Reference no: EM132842760
PROBLEM 1 - Price per unit P 92.00 Discount to customers 10% Direct cost per unit P 52.60. The marketing department of X Company proposed a price cut on its leading brand, a product called "Vaccine." From the accounting records these are available:
Variable operating expense per unit P5.60
Proposed price cut per unit P10.00
Estimated sales volume before price cut 1,220 pcs.
A. How much is the estimated contribution margin that will be lost due to price cut, assuming the same pre-price cut sales volume?
B. For the same X Company, in the immediately preceding number, what is the additional volume required after the price cut to get the same contribution margin before the price cut? Round off to the nearest whole unit.
PROBLEM 2 - Tonykinn Company is contemplating of marketing a new product. Fixed costs will be $800,000 for production of 75,000 units or less and $1,200,000 if production exceeds 75,000 units The variable cost ratio is 60% for the first 75,000. Contribution margin percentage will increase to 50% for units in excess of 75,000. If the product is expected to sell for $25 per unit, how many units must Tonykinn sell to breakeven?
PROBLEM 3 - The following information is available for X Co. for its first year of operations:
Sales in units 5,000
Production in units 8,000
Manufacturing costs:
Direct labor $3 per unit
Direct material 5 per unit
Variable overhead 1 per unit
Fixed overhead $100,000
Net income (absorption method) $30,000
Sales price per unit $40
A. What would X Co. have reported as its income before income taxes if it had used variable costing?
B. What was the total amount of SG&A expense incurred by X Co.?
C. Based on variable costing, what would X Co. show as the value of its ending inventory?

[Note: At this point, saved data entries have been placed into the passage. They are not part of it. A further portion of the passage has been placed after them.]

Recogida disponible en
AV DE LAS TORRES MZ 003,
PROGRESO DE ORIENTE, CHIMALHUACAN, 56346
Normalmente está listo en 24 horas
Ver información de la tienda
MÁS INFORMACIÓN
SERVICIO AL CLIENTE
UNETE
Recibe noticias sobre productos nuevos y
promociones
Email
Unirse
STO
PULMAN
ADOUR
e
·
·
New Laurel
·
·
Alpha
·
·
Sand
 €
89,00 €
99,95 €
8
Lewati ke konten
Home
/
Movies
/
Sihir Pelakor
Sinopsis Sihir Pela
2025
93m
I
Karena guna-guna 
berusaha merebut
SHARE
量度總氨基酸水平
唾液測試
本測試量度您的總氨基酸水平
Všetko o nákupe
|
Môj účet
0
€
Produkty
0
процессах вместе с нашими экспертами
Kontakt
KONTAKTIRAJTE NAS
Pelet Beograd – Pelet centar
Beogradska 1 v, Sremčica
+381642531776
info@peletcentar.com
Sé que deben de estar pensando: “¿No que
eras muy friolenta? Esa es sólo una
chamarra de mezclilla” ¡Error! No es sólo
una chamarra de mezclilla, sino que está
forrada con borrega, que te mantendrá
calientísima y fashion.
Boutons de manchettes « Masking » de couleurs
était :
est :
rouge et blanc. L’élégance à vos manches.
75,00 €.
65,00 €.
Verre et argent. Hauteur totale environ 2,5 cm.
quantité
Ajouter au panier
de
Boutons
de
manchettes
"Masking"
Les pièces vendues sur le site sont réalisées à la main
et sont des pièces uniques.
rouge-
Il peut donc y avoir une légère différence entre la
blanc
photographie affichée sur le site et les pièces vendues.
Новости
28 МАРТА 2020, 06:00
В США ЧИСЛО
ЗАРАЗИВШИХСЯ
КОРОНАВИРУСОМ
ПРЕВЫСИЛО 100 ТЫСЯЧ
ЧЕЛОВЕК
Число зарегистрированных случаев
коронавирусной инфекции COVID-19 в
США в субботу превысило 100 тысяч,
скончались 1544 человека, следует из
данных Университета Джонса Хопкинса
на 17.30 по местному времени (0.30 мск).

PROBLEM 4 - Next month's budgeted sales for TEMP is 18,000 units. Each unit of product TEMP uses 6 kilograms of raw materials. The production and inventory budgets for June 1992 are as follows:
Opening Inventory Planned Ending Inventory
Raw materials 21,000 kgs. 24,400 kgs.
Finished goods 15,000 units 11,400 units
During the production process, it is usually found that 10% of production units are scrapped as defective and this loss occurs after the raw materials have been placed in process. What will the raw material purchases be in June?
PROBLEM 5 - JLT Corporation expects to sell 150,000 units during the first quarter of 1998, with an ending inventory for the quarter of 20,000 units. Variable manufacturing costs are budgeted at P50 per unit, with 70% of total variable manufacturing costs requiring cash payments during the quarter. Fixed manufacturing costs are budgeted at P120,000 per quarter, 40% of which are expected to require cash payment during the quarter. In the cash budget, payments for manufacturing costs during the quarter will total ______
PROBLEM 6 - Zebra Corporation has the following activities: creating bills of materials (BOM), studying manufacturing capabilities, improving manufacturing processes, training employees, and designing tooling. The general ledger accounts reveal the following expenditures for manufacturing engineering:
Salaries $150,000
Equipment 80,000
Supplies 20,000
Total $250,000
The equipment is used for two activities: improving processes and designing tooling. Thirty-five percent of the equipment's time is used for improving processes and sixty-five percent is used for designing tools. The salaries are for two engineers. One is paid $100,000, while the other earns $50,000. The $100,000 engineer spends 40% of his time training employees in new processes and 60% of his time on improving processes. The remaining engineer spends equal time on all activities. Supplies are consumed in the following proportions:
Creating BOMs 25%
Studying capabilities 10%
Improving processes 20%
Training employees 25%
Designing tooling 20%
A. What is the cost assigned to the creating BOMs activity?
B. What is the cost assigned to the improving processes activity?
C. What is the cost assigned to the training employees activity?
D. What is the cost assigned to the designing tooling activity?
PROBLEM 7 - A company keeps 20 days of raw materials inventory on hand to avoid shutdowns due to raw materials shortages. Carrying costs average $2,000 per day. A competitor keeps 10 days of inventory on hand the competitor's carrying costs average $1,000 per day. What is the value added cost?